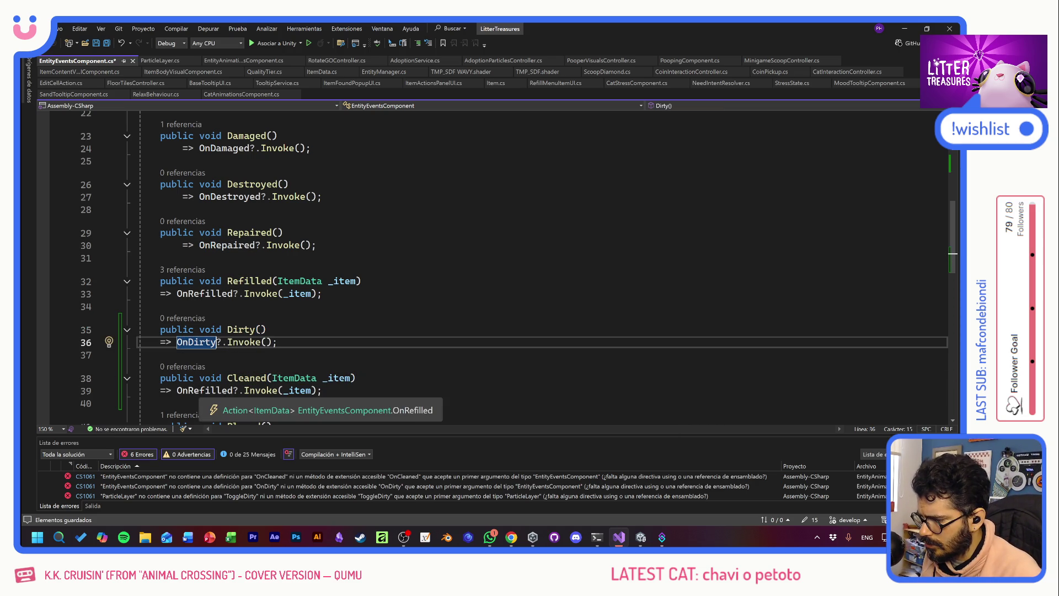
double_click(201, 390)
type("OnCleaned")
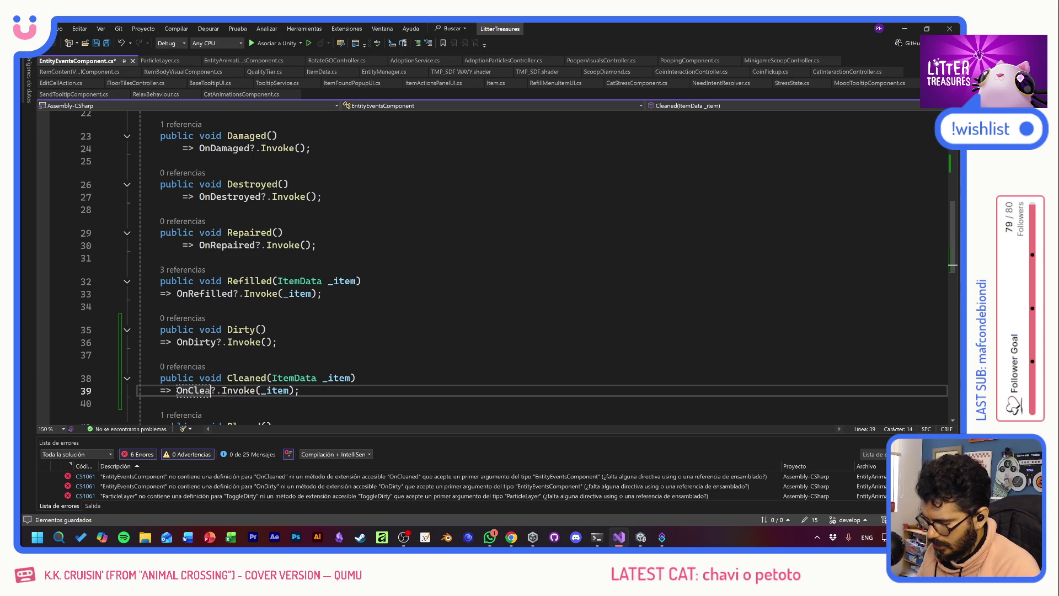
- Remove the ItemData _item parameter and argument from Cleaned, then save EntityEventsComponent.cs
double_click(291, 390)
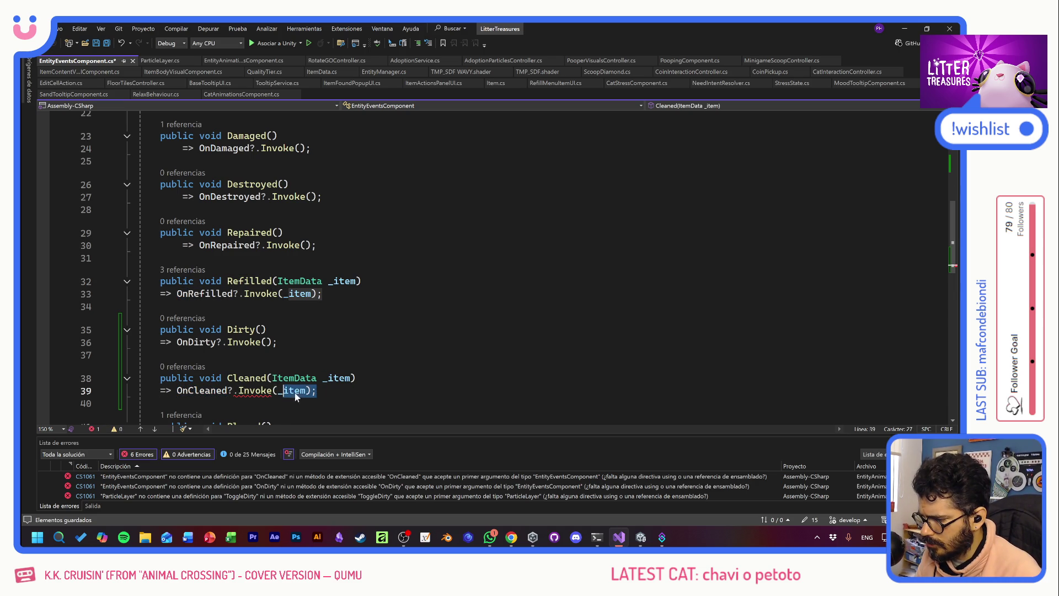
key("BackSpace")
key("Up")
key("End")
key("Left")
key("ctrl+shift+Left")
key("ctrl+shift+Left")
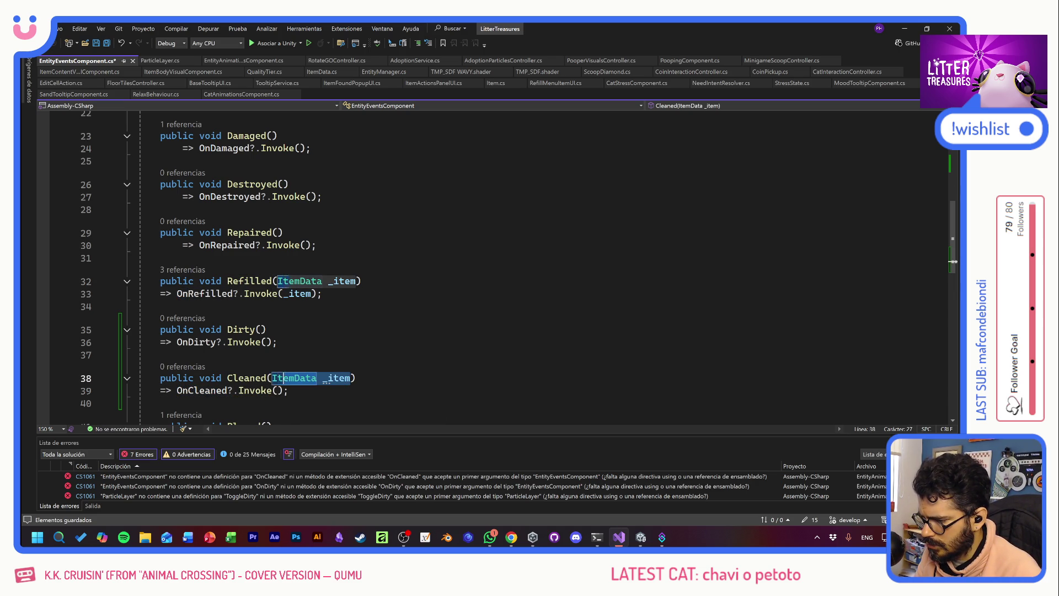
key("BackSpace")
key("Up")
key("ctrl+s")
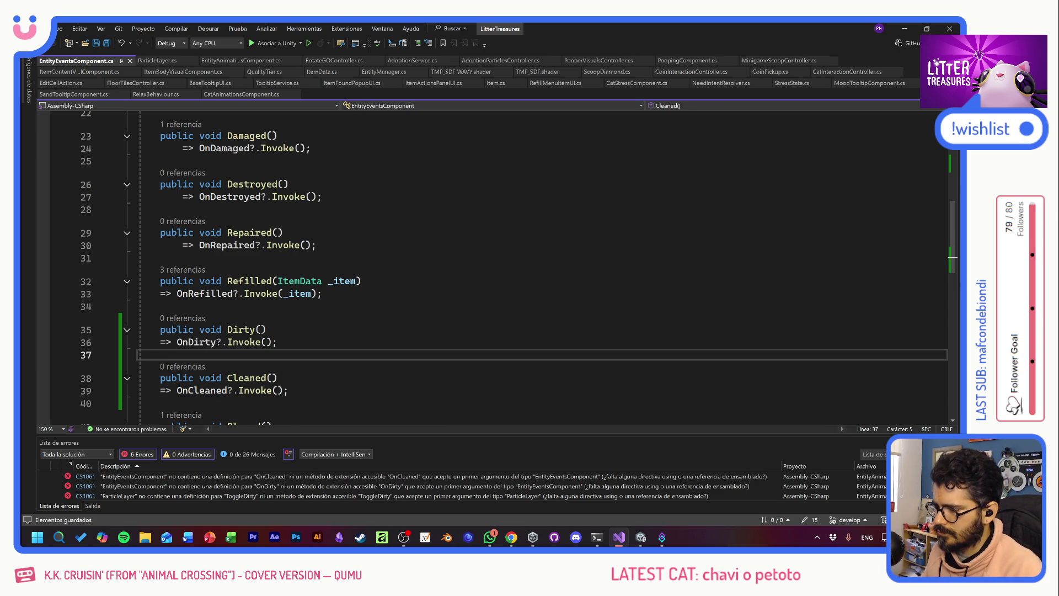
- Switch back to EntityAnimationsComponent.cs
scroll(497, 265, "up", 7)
━━━━━━━━━━━━━━━━
■ Task requirements
Give back all entries exactly. No pictures belong in the copy.

■ Response to this task
double_click(201, 390)
type("OnCleaned")
- Remove the ItemData _item parameter and argument from Cleaned, then save EntityEventsComponent.cs
double_click(291, 390)
key("BackSpace")
key("Up")
key("End")
key("Left")
key("ctrl+shift+Left")
key("ctrl+shift+Left")
key("BackSpace")
key("Up")
key("ctrl+s")
- Switch back to EntityAnimationsComponent.cs
scroll(497, 265, "up", 7)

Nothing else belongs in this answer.